▶ [Input]
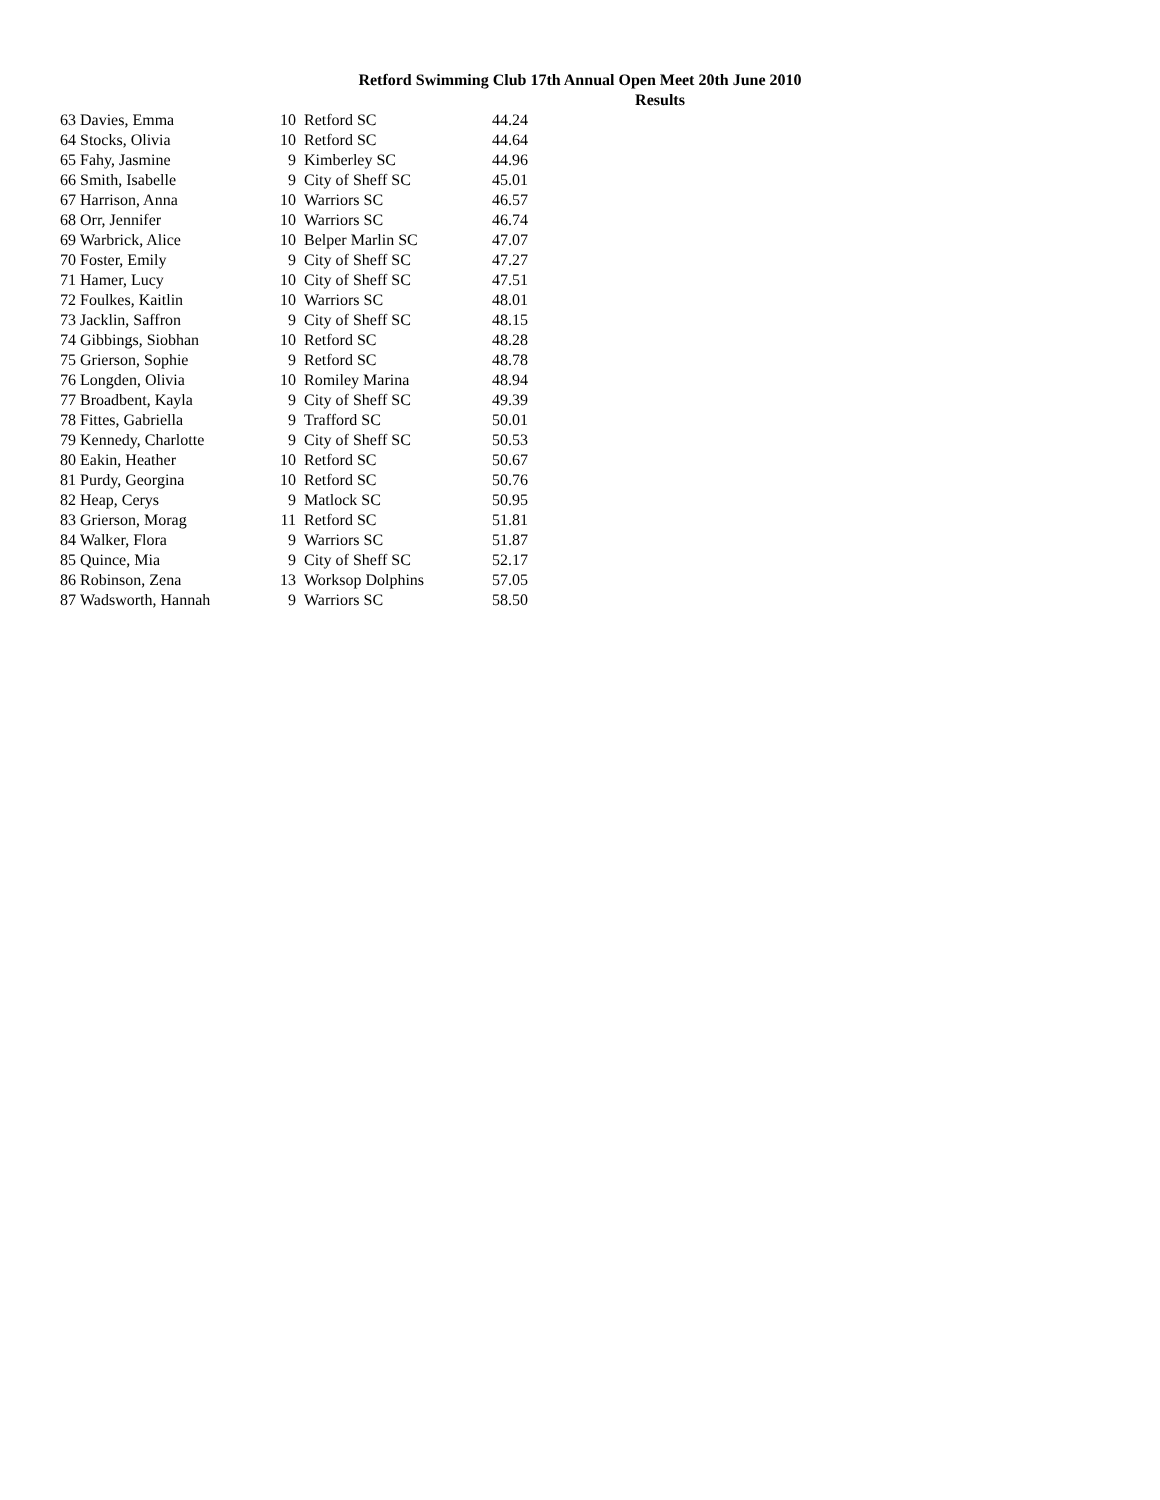Retford Swimming Club 17th Annual Open Meet 20th June 2010
Results
| 63 | Davies, Emma | 10 | Retford SC | 44.24 |
| 64 | Stocks, Olivia | 10 | Retford SC | 44.64 |
| 65 | Fahy, Jasmine | 9 | Kimberley SC | 44.96 |
| 66 | Smith, Isabelle | 9 | City of Sheff SC | 45.01 |
| 67 | Harrison, Anna | 10 | Warriors SC | 46.57 |
| 68 | Orr, Jennifer | 10 | Warriors SC | 46.74 |
| 69 | Warbrick, Alice | 10 | Belper Marlin SC | 47.07 |
| 70 | Foster, Emily | 9 | City of Sheff SC | 47.27 |
| 71 | Hamer, Lucy | 10 | City of Sheff SC | 47.51 |
| 72 | Foulkes, Kaitlin | 10 | Warriors SC | 48.01 |
| 73 | Jacklin, Saffron | 9 | City of Sheff SC | 48.15 |
| 74 | Gibbings, Siobhan | 10 | Retford SC | 48.28 |
| 75 | Grierson, Sophie | 9 | Retford SC | 48.78 |
| 76 | Longden, Olivia | 10 | Romiley Marina | 48.94 |
| 77 | Broadbent, Kayla | 9 | City of Sheff SC | 49.39 |
| 78 | Fittes, Gabriella | 9 | Trafford SC | 50.01 |
| 79 | Kennedy, Charlotte | 9 | City of Sheff SC | 50.53 |
| 80 | Eakin, Heather | 10 | Retford SC | 50.67 |
| 81 | Purdy, Georgina | 10 | Retford SC | 50.76 |
| 82 | Heap, Cerys | 9 | Matlock SC | 50.95 |
| 83 | Grierson, Morag | 11 | Retford SC | 51.81 |
| 84 | Walker, Flora | 9 | Warriors SC | 51.87 |
| 85 | Quince, Mia | 9 | City of Sheff SC | 52.17 |
| 86 | Robinson, Zena | 13 | Worksop Dolphins | 57.05 |
| 87 | Wadsworth, Hannah | 9 | Warriors SC | 58.50 |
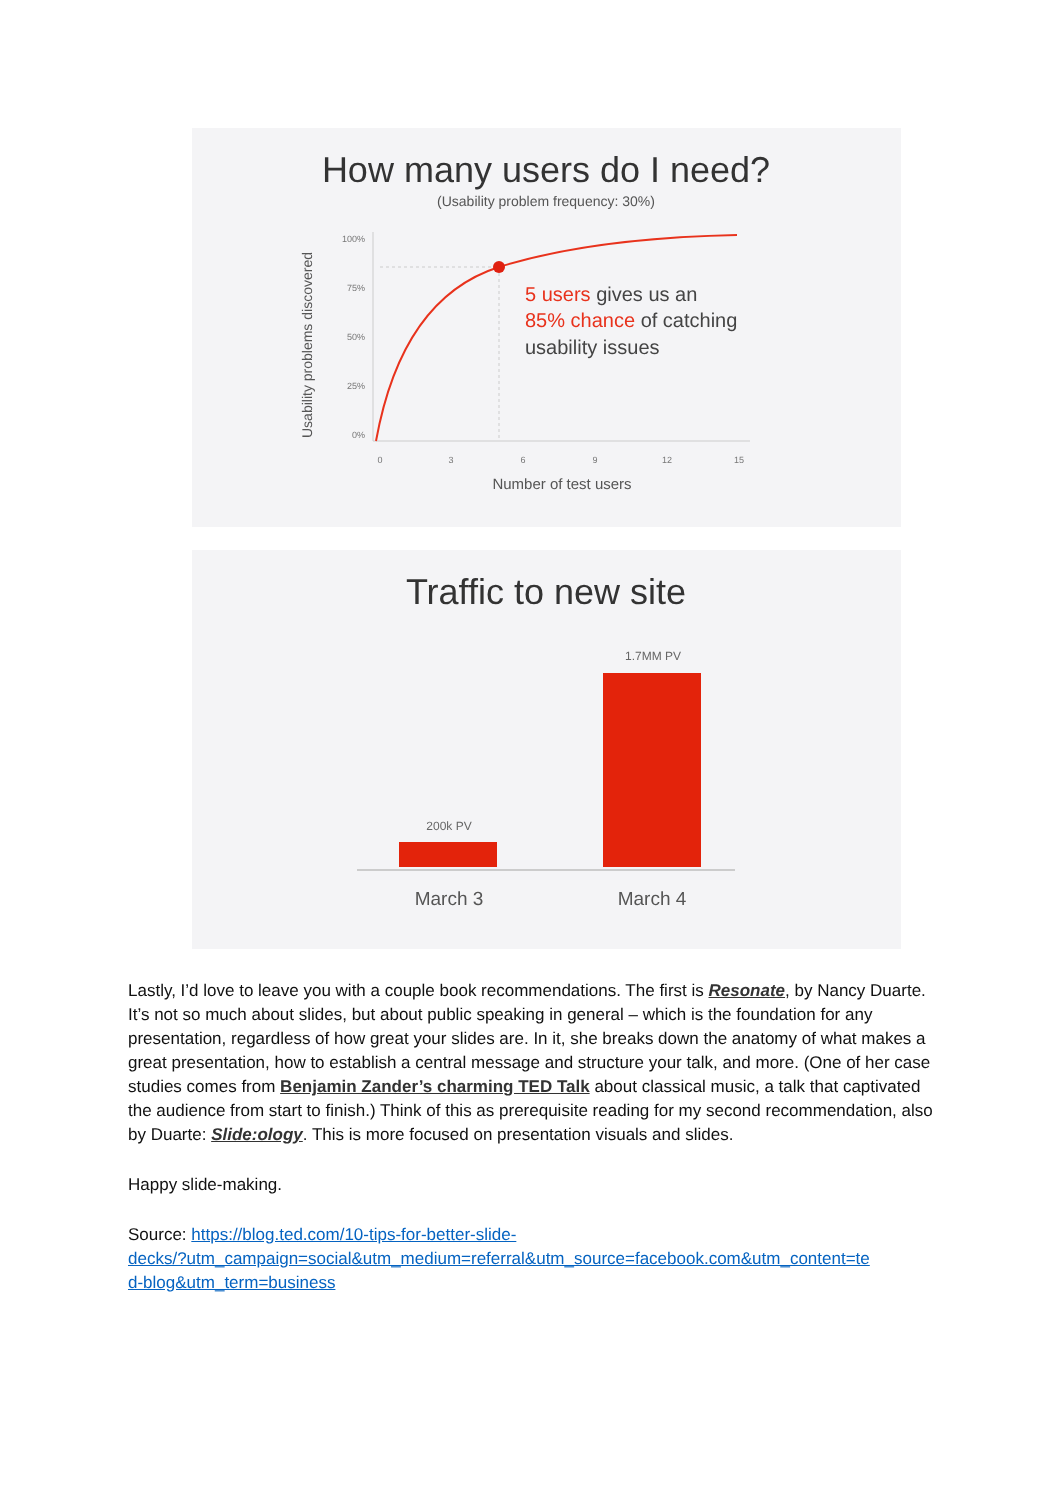How many users do I need?
(Usability problem frequency: 30%)
Usability problems discovered
100%
75%
50%
25%
0%
0
3
6
9
12
15
Number of test users
5 users gives us an
85% chance of catching
usability issues
Traffic to new site
1.7MM PV
200k PV
March 3
March 4
Lastly, I’d love to leave you with a couple book recommendations. The first is Resonate, by Nancy Duarte. It’s not so much about slides, but about public speaking in general – which is the foundation for any presentation, regardless of how great your slides are. In it, she breaks down the anatomy of what makes a great presentation, how to establish a central message and structure your talk, and more. (One of her case studies comes from Benjamin Zander’s charming TED Talk about classical music, a talk that captivated the audience from start to finish.) Think of this as prerequisite reading for my second recommendation, also by Duarte: Slide:ology. This is more focused on presentation visuals and slides.
Happy slide-making.
Source: https://blog.ted.com/10-tips-for-better-slide-
decks/?utm_campaign=social&utm_medium=referral&utm_source=facebook.com&utm_content=te
d-blog&utm_term=business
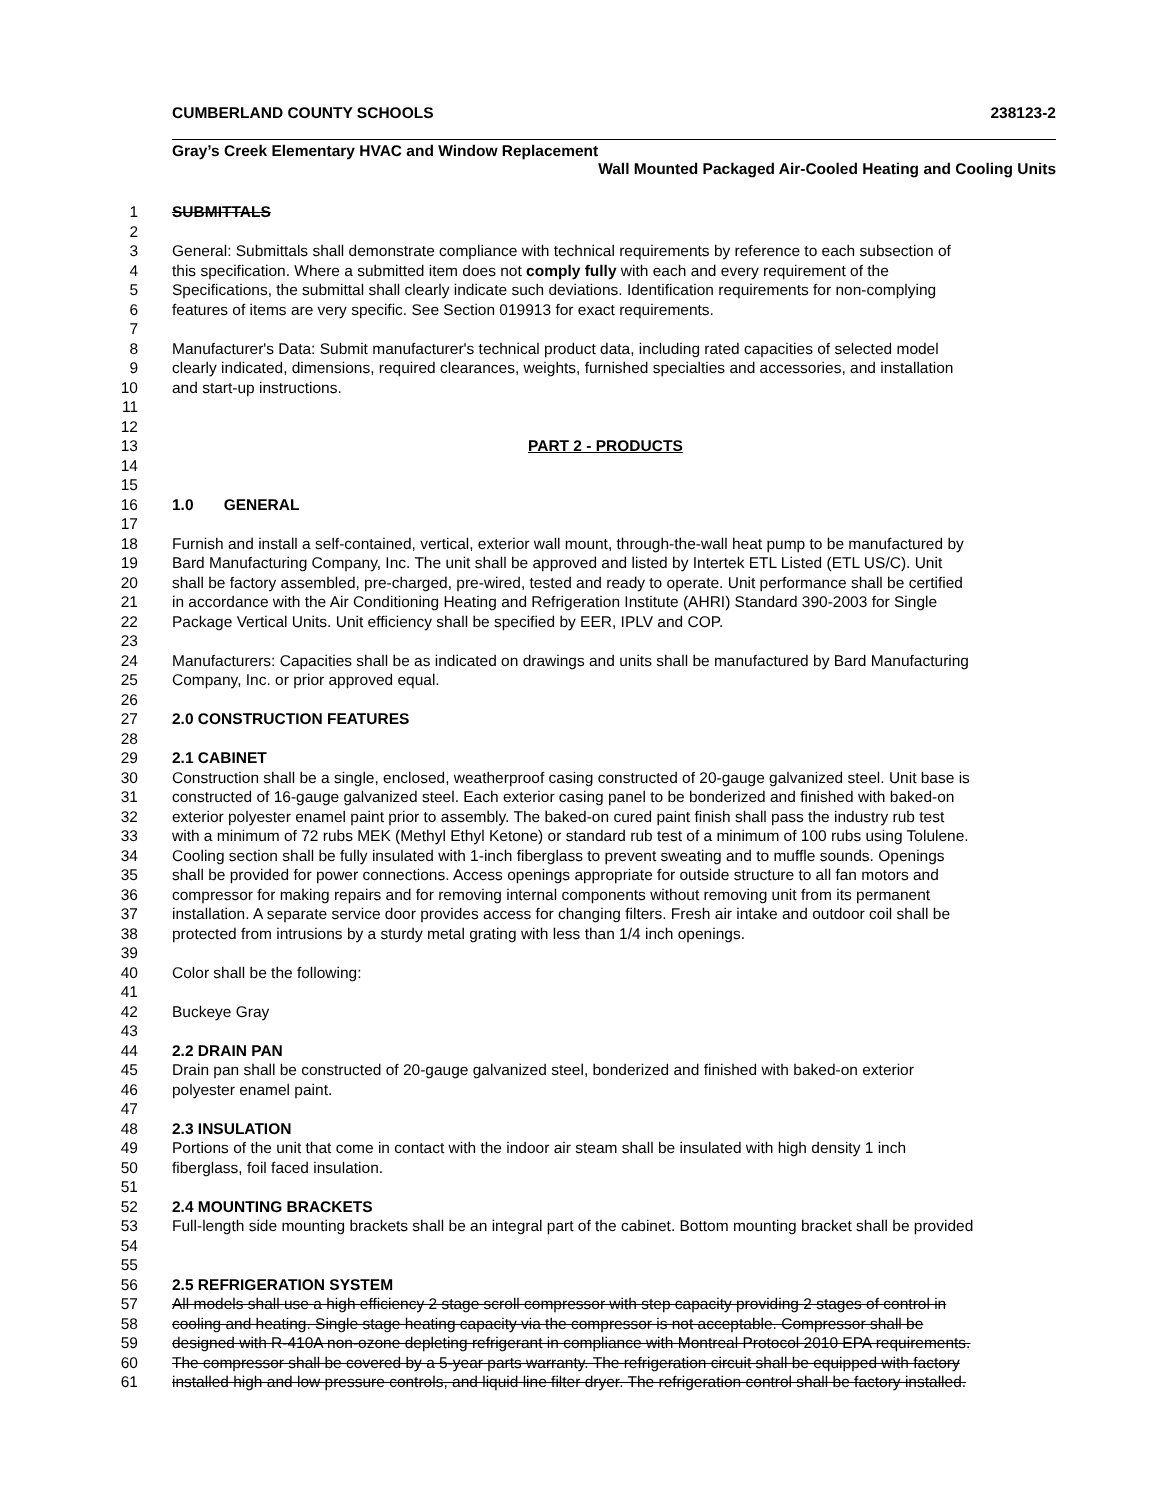CUMBERLAND COUNTY SCHOOLS 238123-2
Gray’s Creek Elementary HVAC and Window Replacement
Wall Mounted Packaged Air-Cooled Heating and Cooling Units
1 SUBMITTALS
2
3 General: Submittals shall demonstrate compliance with technical requirements by reference to each subsection of
4 this specification. Where a submitted item does not comply fully with each and every requirement of the
5 Specifications, the submittal shall clearly indicate such deviations. Identification requirements for non-complying
6 features of items are very specific. See Section 019913 for exact requirements.
7
8 Manufacturer's Data: Submit manufacturer's technical product data, including rated capacities of selected model
9 clearly indicated, dimensions, required clearances, weights, furnished specialties and accessories, and installation
10 and start-up instructions.
11
12
13 PART 2 - PRODUCTS
14
15
16 1.0 GENERAL
17
18 Furnish and install a self-contained, vertical, exterior wall mount, through-the-wall heat pump to be manufactured by
19 Bard Manufacturing Company, Inc. The unit shall be approved and listed by Intertek ETL Listed (ETL US/C). Unit
20 shall be factory assembled, pre-charged, pre-wired, tested and ready to operate. Unit performance shall be certified
21 in accordance with the Air Conditioning Heating and Refrigeration Institute (AHRI) Standard 390-2003 for Single
22 Package Vertical Units. Unit efficiency shall be specified by EER, IPLV and COP.
23
24 Manufacturers: Capacities shall be as indicated on drawings and units shall be manufactured by Bard Manufacturing
25 Company, Inc. or prior approved equal.
26
27 2.0 CONSTRUCTION FEATURES
28
29 2.1 CABINET
30 Construction shall be a single, enclosed, weatherproof casing constructed of 20-gauge galvanized steel. Unit base is
31 constructed of 16-gauge galvanized steel. Each exterior casing panel to be bonderized and finished with baked-on
32 exterior polyester enamel paint prior to assembly. The baked-on cured paint finish shall pass the industry rub test
33 with a minimum of 72 rubs MEK (Methyl Ethyl Ketone) or standard rub test of a minimum of 100 rubs using Tolulene.
34 Cooling section shall be fully insulated with 1-inch fiberglass to prevent sweating and to muffle sounds. Openings
35 shall be provided for power connections. Access openings appropriate for outside structure to all fan motors and
36 compressor for making repairs and for removing internal components without removing unit from its permanent
37 installation. A separate service door provides access for changing filters. Fresh air intake and outdoor coil shall be
38 protected from intrusions by a sturdy metal grating with less than 1/4 inch openings.
39
40 Color shall be the following:
41
42 Buckeye Gray
43
44 2.2 DRAIN PAN
45 Drain pan shall be constructed of 20-gauge galvanized steel, bonderized and finished with baked-on exterior
46 polyester enamel paint.
47
48 2.3 INSULATION
49 Portions of the unit that come in contact with the indoor air steam shall be insulated with high density 1 inch
50 fiberglass, foil faced insulation.
51
52 2.4 MOUNTING BRACKETS
53 Full-length side mounting brackets shall be an integral part of the cabinet. Bottom mounting bracket shall be provided
54
55
56 2.5 REFRIGERATION SYSTEM
57 All models shall use a high efficiency 2 stage scroll compressor with step capacity providing 2 stages of control in
58 cooling and heating. Single stage heating capacity via the compressor is not acceptable. Compressor shall be
59 designed with R-410A non-ozone depleting refrigerant in compliance with Montreal Protocol 2010 EPA requirements.
60 The compressor shall be covered by a 5-year parts warranty. The refrigeration circuit shall be equipped with factory
61 installed high and low pressure controls, and liquid line filter dryer. The refrigeration control shall be factory installed.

▶ [What you are asked to do] Filter the lines above, keeping each one that contains the string "control".

▶ [Your response]
57 All models shall use a high efficiency 2 stage scroll compressor with step capacity providing 2 stages of control in
61 installed high and low pressure controls, and liquid line filter dryer. The refrigeration control shall be factory installed.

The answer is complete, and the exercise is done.